J Rehabil Med. 2012 Apr;44(4):319-24. doi: 10.2340/16501977-0935.
Focusing on the relationship between physical activity and incident cognitive impairment, the aim of this study was to investigate whether stroke rehabilitation reduces the risk of dementia.
Claims data of 1,000,000 insured subjects randomly selected from the National Health Insurance programme of Taiwan were used to identify adults with a newly diagnosed ischaemic stroke in 1997-2002. Among them, 1,375 received rehabilitation and 3,722 did not. Both groups were followed up until the end of 2007 to measure the incidence of development of dementia.
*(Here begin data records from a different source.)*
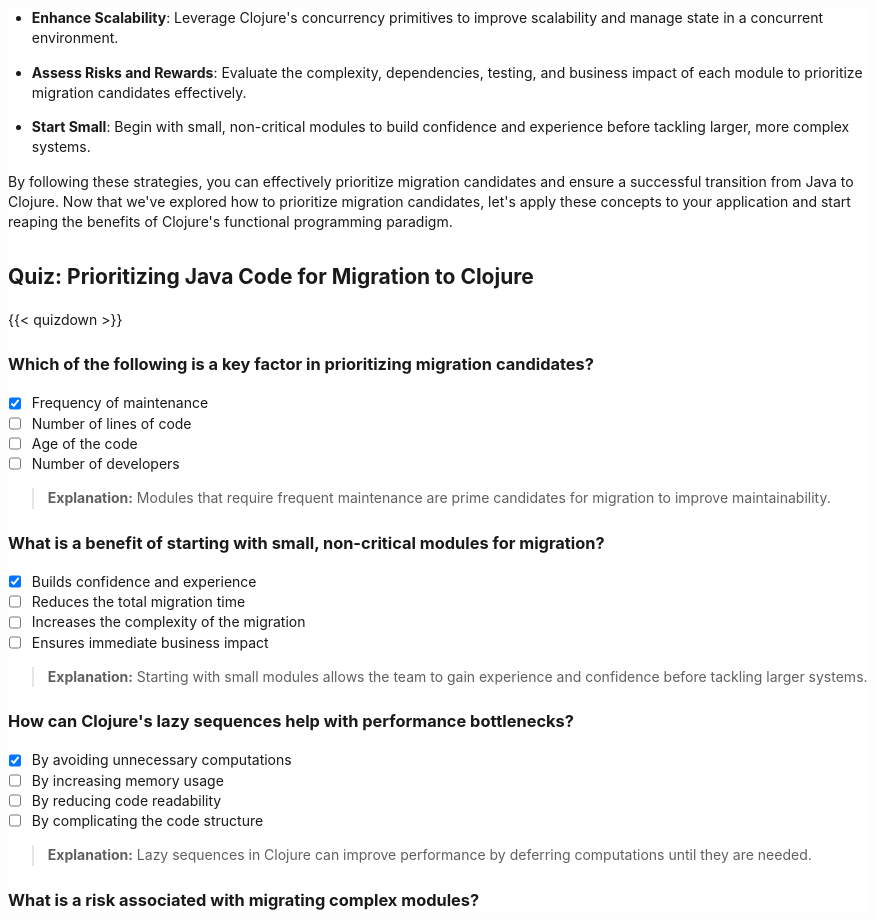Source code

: - **Enhance Scalability**: Leverage Clojure's concurrency primitives to improve scalability and manage state in a concurrent environment.

- **Assess Risks and Rewards**: Evaluate the complexity, dependencies, testing, and business impact of each module to prioritize migration candidates effectively.

- **Start Small**: Begin with small, non-critical modules to build confidence and experience before tackling larger, more complex systems.

By following these strategies, you can effectively prioritize migration candidates and ensure a successful transition from Java to Clojure. Now that we've explored how to prioritize migration candidates, let's apply these concepts to your application and start reaping the benefits of Clojure's functional programming paradigm.

## Quiz: Prioritizing Java Code for Migration to Clojure

{{< quizdown >}}

### Which of the following is a key factor in prioritizing migration candidates?

- [x] Frequency of maintenance
- [ ] Number of lines of code
- [ ] Age of the code
- [ ] Number of developers

> **Explanation:** Modules that require frequent maintenance are prime candidates for migration to improve maintainability.

### What is a benefit of starting with small, non-critical modules for migration?

- [x] Builds confidence and experience
- [ ] Reduces the total migration time
- [ ] Increases the complexity of the migration
- [ ] Ensures immediate business impact

> **Explanation:** Starting with small modules allows the team to gain experience and confidence before tackling larger systems.

### How can Clojure's lazy sequences help with performance bottlenecks?

- [x] By avoiding unnecessary computations
- [ ] By increasing memory usage
- [ ] By reducing code readability
- [ ] By complicating the code structure

> **Explanation:** Lazy sequences in Clojure can improve performance by deferring computations until they are needed.

### What is a risk associated with migrating complex modules?
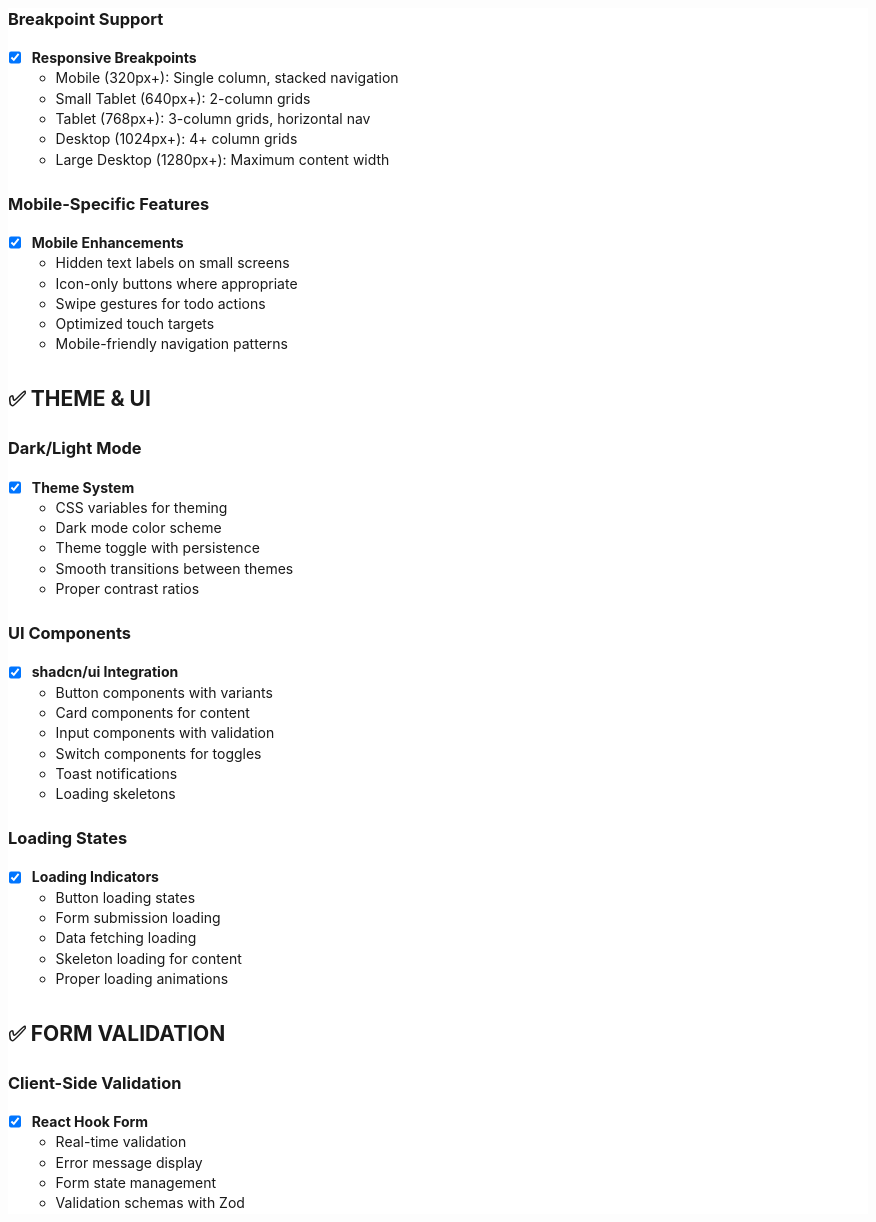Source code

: ### **Breakpoint Support**
- [x] **Responsive Breakpoints**
  - Mobile (320px+): Single column, stacked navigation
  - Small Tablet (640px+): 2-column grids
  - Tablet (768px+): 3-column grids, horizontal nav
  - Desktop (1024px+): 4+ column grids
  - Large Desktop (1280px+): Maximum content width

### **Mobile-Specific Features**
- [x] **Mobile Enhancements**
  - Hidden text labels on small screens
  - Icon-only buttons where appropriate
  - Swipe gestures for todo actions
  - Optimized touch targets
  - Mobile-friendly navigation patterns

## ✅ **THEME & UI**

### **Dark/Light Mode**
- [x] **Theme System**
  - CSS variables for theming
  - Dark mode color scheme
  - Theme toggle with persistence
  - Smooth transitions between themes
  - Proper contrast ratios

### **UI Components**
- [x] **shadcn/ui Integration**
  - Button components with variants
  - Card components for content
  - Input components with validation
  - Switch components for toggles
  - Toast notifications
  - Loading skeletons

### **Loading States**
- [x] **Loading Indicators**
  - Button loading states
  - Form submission loading
  - Data fetching loading
  - Skeleton loading for content
  - Proper loading animations

## ✅ **FORM VALIDATION**

### **Client-Side Validation**
- [x] **React Hook Form**
  - Real-time validation
  - Error message display
  - Form state management
  - Validation schemas with Zod

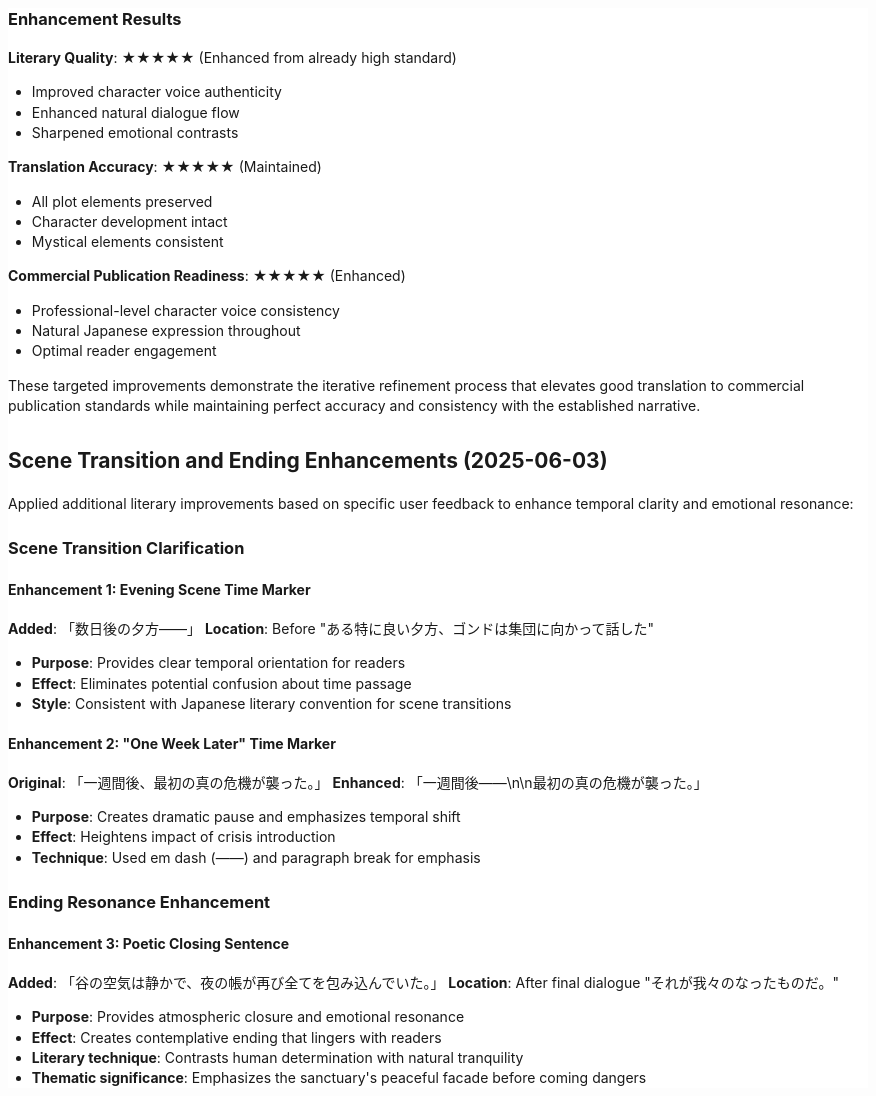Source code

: ### Enhancement Results

**Literary Quality**: ★★★★★ (Enhanced from already high standard)
- Improved character voice authenticity
- Enhanced natural dialogue flow
- Sharpened emotional contrasts

**Translation Accuracy**: ★★★★★ (Maintained)
- All plot elements preserved
- Character development intact
- Mystical elements consistent

**Commercial Publication Readiness**: ★★★★★ (Enhanced)
- Professional-level character voice consistency
- Natural Japanese expression throughout
- Optimal reader engagement

These targeted improvements demonstrate the iterative refinement process that elevates good translation to commercial publication standards while maintaining perfect accuracy and consistency with the established narrative.

## Scene Transition and Ending Enhancements (2025-06-03)

Applied additional literary improvements based on specific user feedback to enhance temporal clarity and emotional resonance:

### Scene Transition Clarification

#### Enhancement 1: Evening Scene Time Marker
**Added**: 「数日後の夕方——」
**Location**: Before "ある特に良い夕方、ゴンドは集団に向かって話した"
- **Purpose**: Provides clear temporal orientation for readers
- **Effect**: Eliminates potential confusion about time passage
- **Style**: Consistent with Japanese literary convention for scene transitions

#### Enhancement 2: "One Week Later" Time Marker
**Original**: 「一週間後、最初の真の危機が襲った。」
**Enhanced**: 「一週間後——\n\n最初の真の危機が襲った。」
- **Purpose**: Creates dramatic pause and emphasizes temporal shift
- **Effect**: Heightens impact of crisis introduction
- **Technique**: Used em dash (——) and paragraph break for emphasis

### Ending Resonance Enhancement

#### Enhancement 3: Poetic Closing Sentence
**Added**: 「谷の空気は静かで、夜の帳が再び全てを包み込んでいた。」
**Location**: After final dialogue "それが我々のなったものだ。"
- **Purpose**: Provides atmospheric closure and emotional resonance
- **Effect**: Creates contemplative ending that lingers with readers
- **Literary technique**: Contrasts human determination with natural tranquility
- **Thematic significance**: Emphasizes the sanctuary's peaceful facade before coming dangers
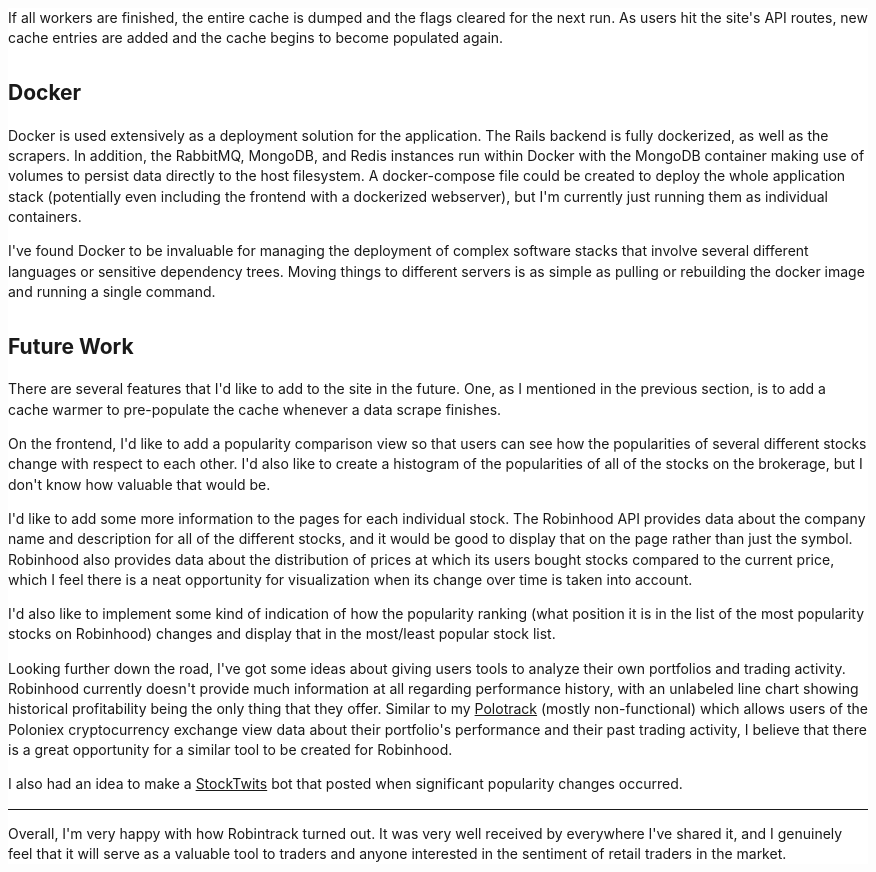If all workers are finished, the entire cache is dumped and the flags cleared for the next run. As users hit the site's API routes, new cache entries are added and the cache begins to become populated again.

## Docker

Docker is used extensively as a deployment solution for the application. The Rails backend is fully dockerized, as well as the scrapers. In addition, the RabbitMQ, MongoDB, and Redis instances run within Docker with the MongoDB container making use of volumes to persist data directly to the host filesystem. A docker-compose file could be created to deploy the whole application stack (potentially even including the frontend with a dockerized webserver), but I'm currently just running them as individual containers.

I've found Docker to be invaluable for managing the deployment of complex software stacks that involve several different languages or sensitive dependency trees. Moving things to different servers is as simple as pulling or rebuilding the docker image and running a single command.

## Future Work

There are several features that I'd like to add to the site in the future. One, as I mentioned in the previous section, is to add a cache warmer to pre-populate the cache whenever a data scrape finishes.

On the frontend, I'd like to add a popularity comparison view so that users can see how the popularities of several different stocks change with respect to each other. I'd also like to create a histogram of the popularities of all of the stocks on the brokerage, but I don't know how valuable that would be.

I'd like to add some more information to the pages for each individual stock. The Robinhood API provides data about the company name and description for all of the different stocks, and it would be good to display that on the page rather than just the symbol. Robinhood also provides data about the distribution of prices at which its users bought stocks compared to the current price, which I feel there is a neat opportunity for visualization when its change over time is taken into account.

I'd also like to implement some kind of indication of how the popularity ranking (what position it is in the list of the most popularity stocks on Robinhood) changes and display that in the most/least popular stock list.

Looking further down the road, I've got some ideas about giving users tools to analyze their own portfolios and trading activity. Robinhood currently doesn't provide much information at all regarding performance history, with an unlabeled line chart showing historical profitability being the only thing that they offer. Similar to my [Polotrack](https://ameo.link/polotrack/) (mostly non-functional) which allows users of the Poloniex cryptocurrency exchange view data about their portfolio's performance and their past trading activity, I believe that there is a great opportunity for a similar tool to be created for Robinhood.

I also had an idea to make a [StockTwits](https://stocktwits.com/) bot that posted when significant popularity changes occurred.

---

Overall, I'm very happy with how Robintrack turned out. It was very well received by everywhere I've shared it, and I genuinely feel that it will serve as a valuable tool to traders and anyone interested in the sentiment of retail traders in the market.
The incidence of development of dementia was lower in the rehabilitation cohort than in the non-rehabilitation cohort (1.22 vs 1.70 per 100 person-years), with an adjusted hazard ratio (HR) of 0.73 (95% confidence interval (CI) = 0.60-0.89) in the multivariate Cox proportional hazard regression analysis. Female gender (HR = 1.26, 95% CI = 1.07-1.50), older age (HR = 7.71, 95% CI = 3.36-17.7), low income (HR = 1.82, 95% CI = 1.42-2.33), and Parkinson's disease (HR = 1.64, 95% CI = 1.33-2.03) were risk factors associated with the development of dementia.
Post-stroke rehabilitation is associated with a reduction in dementia risk among ischaemic stroke patients.
本研究聚焦于身体活动与认知障碍事件的关系,旨在探讨卒中康复是否降低痴呆风险。
利用从台湾全民健康保险计划中随机抽取的 100 万参保者的理赔数据,识别 1997-2002 年期间新诊断为缺血性卒中的成年人。其中 1375 人接受了康复治疗,3722 人未接受。两组均随访至 2007 年底,以测量痴呆发展的发生率。
康复组痴呆发展的发生率低于非康复组(1.22 比 1.70/100 人年),多变量 Cox 比例风险回归分析的校正后风险比(HR)为 0.73(95%置信区间(CI):0.60-0.89)。女性(HR=1.26,95%CI:1.07-1.50)、年龄较大(HR=7.71,95%CI:3.36-17.7)、低收入(HR=1.82,95%CI:1.42-2.33)和帕金森病(HR=1.64,95%CI:1.33-2.03)是与痴呆发展相关的风险因素。
卒中后康复与缺血性卒中患者的痴呆风险降低相关。